SOURCE DATA:
_ _ _ _ _ _ _

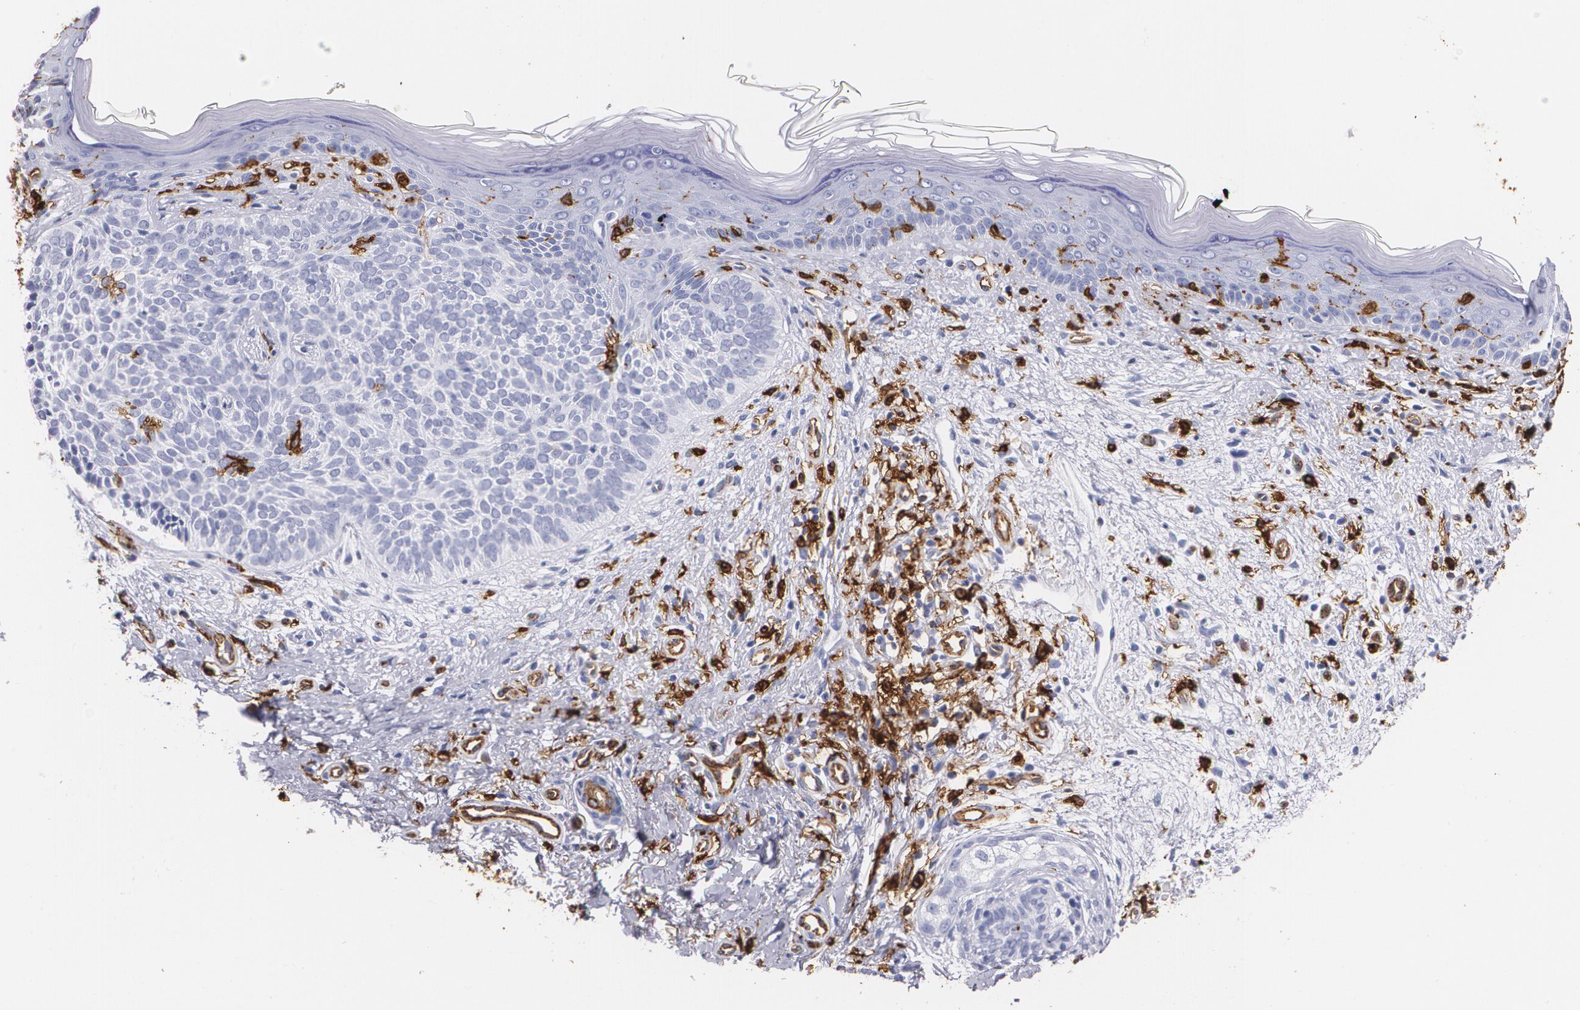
{"staining": {"intensity": "negative", "quantity": "none", "location": "none"}, "tissue": "skin cancer", "cell_type": "Tumor cells", "image_type": "cancer", "snomed": [{"axis": "morphology", "description": "Basal cell carcinoma"}, {"axis": "topography", "description": "Skin"}], "caption": "Protein analysis of basal cell carcinoma (skin) demonstrates no significant expression in tumor cells. (IHC, brightfield microscopy, high magnification).", "gene": "HLA-DRA", "patient": {"sex": "female", "age": 78}}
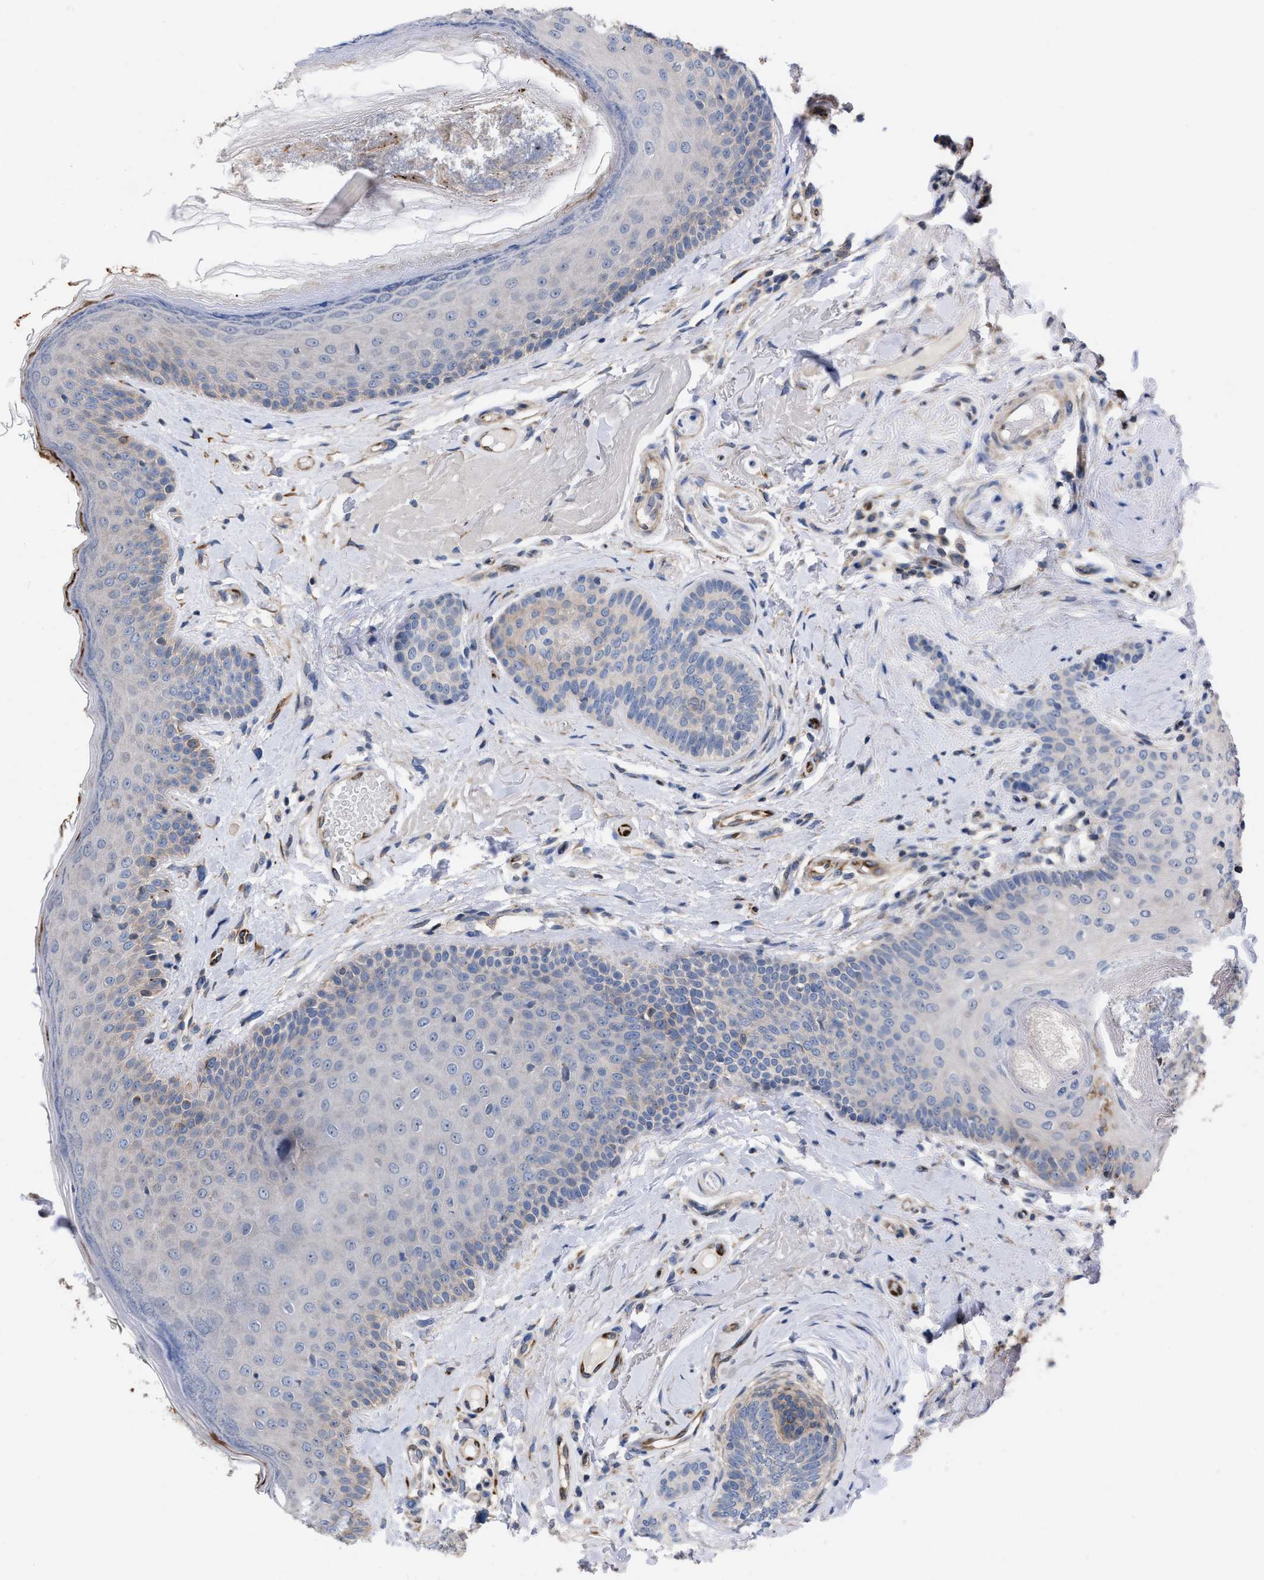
{"staining": {"intensity": "negative", "quantity": "none", "location": "none"}, "tissue": "oral mucosa", "cell_type": "Squamous epithelial cells", "image_type": "normal", "snomed": [{"axis": "morphology", "description": "Normal tissue, NOS"}, {"axis": "topography", "description": "Skin"}, {"axis": "topography", "description": "Oral tissue"}], "caption": "High power microscopy histopathology image of an immunohistochemistry (IHC) histopathology image of normal oral mucosa, revealing no significant expression in squamous epithelial cells.", "gene": "TMEM131", "patient": {"sex": "male", "age": 84}}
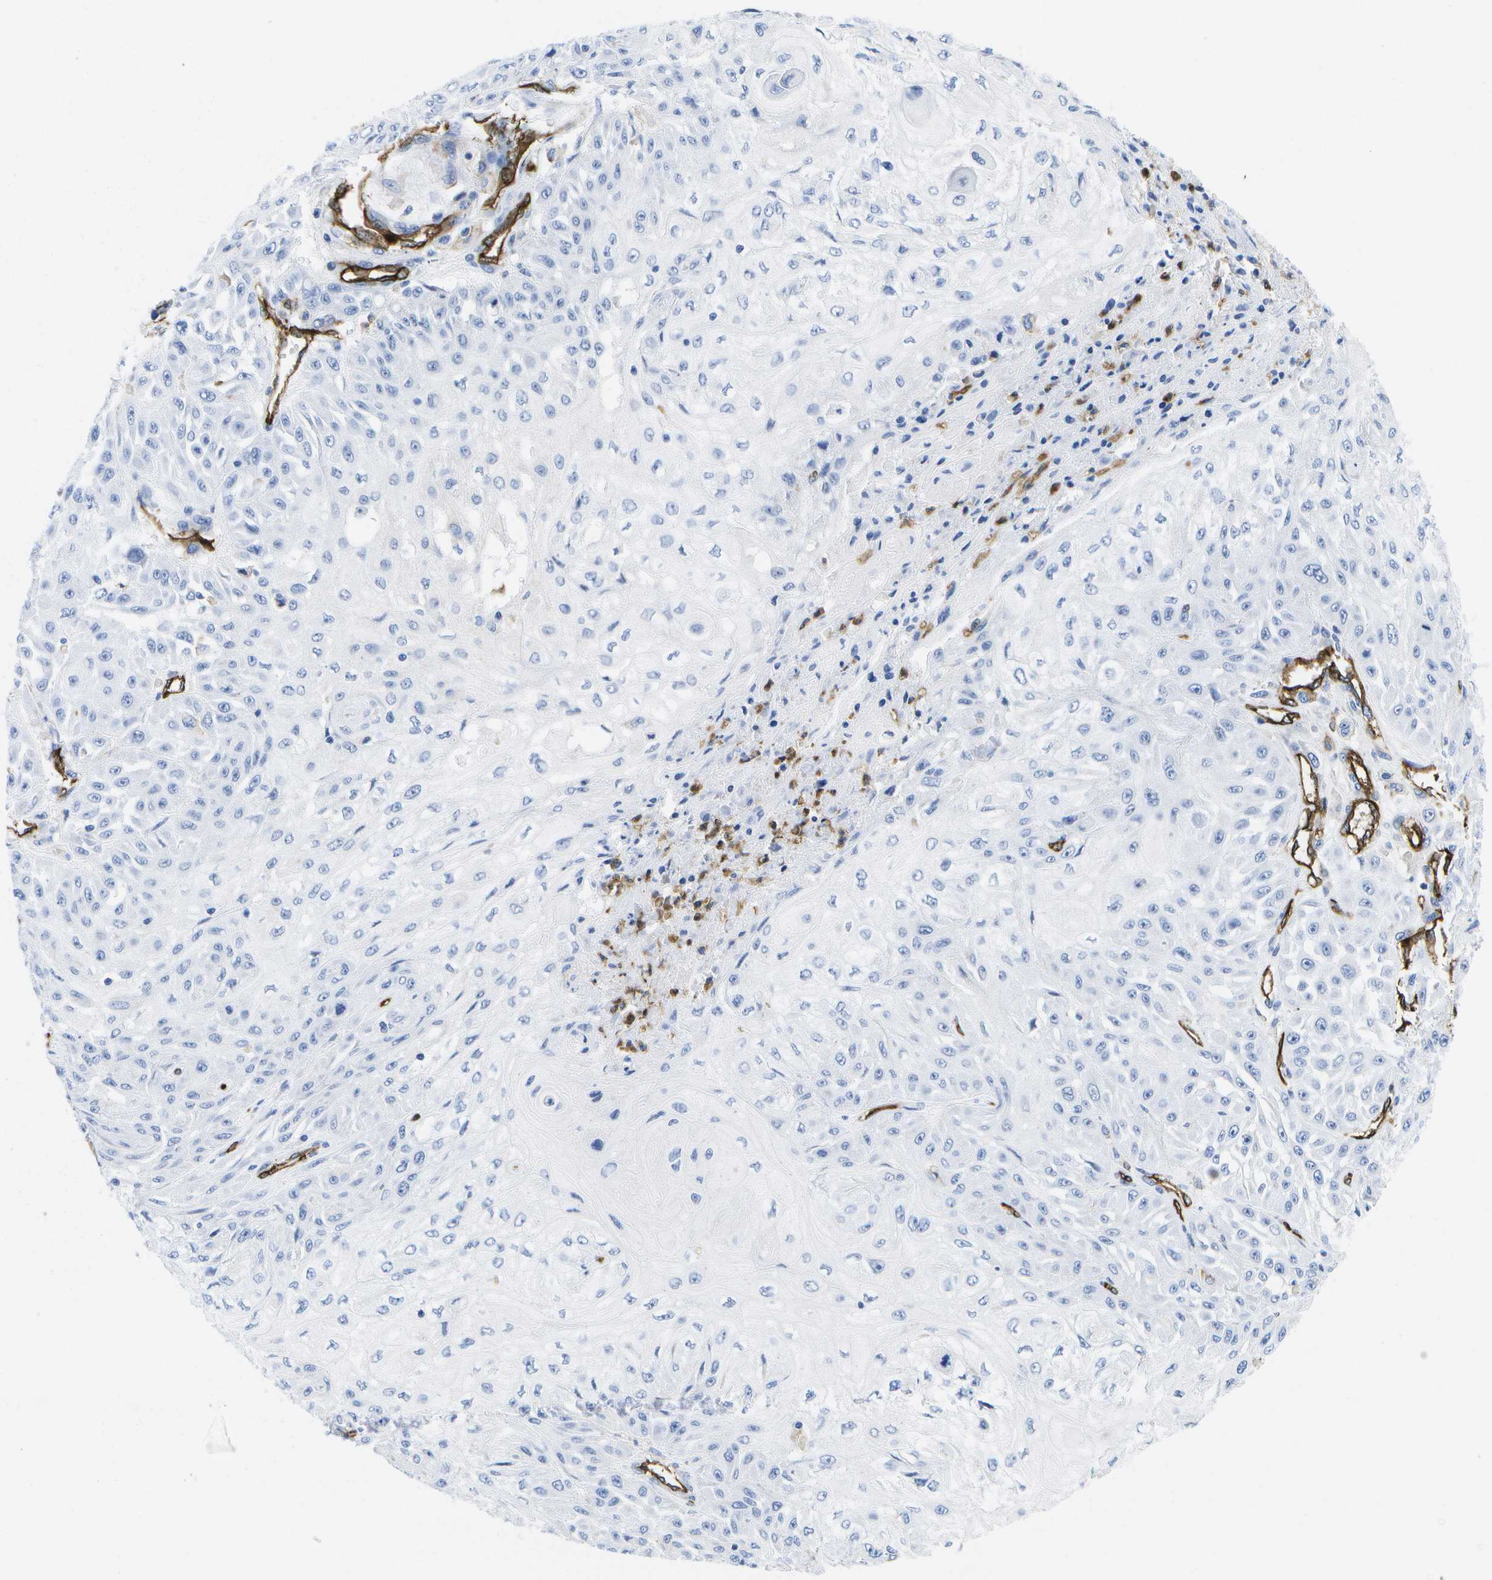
{"staining": {"intensity": "negative", "quantity": "none", "location": "none"}, "tissue": "skin cancer", "cell_type": "Tumor cells", "image_type": "cancer", "snomed": [{"axis": "morphology", "description": "Squamous cell carcinoma, NOS"}, {"axis": "morphology", "description": "Squamous cell carcinoma, metastatic, NOS"}, {"axis": "topography", "description": "Skin"}, {"axis": "topography", "description": "Lymph node"}], "caption": "Immunohistochemistry micrograph of neoplastic tissue: skin squamous cell carcinoma stained with DAB shows no significant protein expression in tumor cells.", "gene": "DYSF", "patient": {"sex": "male", "age": 75}}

_ _ _ _ _ _ _

Write out the data once more exactly, omitting the pictures.

SOLUTION TO THIS PROBLEM:
{"staining": {"intensity": "negative", "quantity": "none", "location": "none"}, "tissue": "skin cancer", "cell_type": "Tumor cells", "image_type": "cancer", "snomed": [{"axis": "morphology", "description": "Basal cell carcinoma"}, {"axis": "topography", "description": "Skin"}], "caption": "Protein analysis of basal cell carcinoma (skin) demonstrates no significant expression in tumor cells. (IHC, brightfield microscopy, high magnification).", "gene": "HLA-DRA", "patient": {"sex": "female", "age": 78}}
{"staining": {"intensity": "negative", "quantity": "none", "location": "none"}, "tissue": "oral mucosa", "cell_type": "Squamous epithelial cells", "image_type": "normal", "snomed": [{"axis": "morphology", "description": "Normal tissue, NOS"}, {"axis": "topography", "description": "Skin"}, {"axis": "topography", "description": "Oral tissue"}], "caption": "High power microscopy histopathology image of an immunohistochemistry (IHC) histopathology image of normal oral mucosa, revealing no significant expression in squamous epithelial cells.", "gene": "TMEM131", "patient": {"sex": "male", "age": 84}}
{"staining": {"intensity": "negative", "quantity": "none", "location": "none"}, "tissue": "skin cancer", "cell_type": "Tumor cells", "image_type": "cancer", "snomed": [{"axis": "morphology", "description": "Squamous cell carcinoma, NOS"}, {"axis": "morphology", "description": "Squamous cell carcinoma, metastatic, NOS"}, {"axis": "topography", "description": "Skin"}, {"axis": "topography", "description": "Lymph node"}], "caption": "Immunohistochemistry micrograph of neoplastic tissue: skin squamous cell carcinoma stained with DAB shows no significant protein expression in tumor cells.", "gene": "DYSF", "patient": {"sex": "male", "age": 75}}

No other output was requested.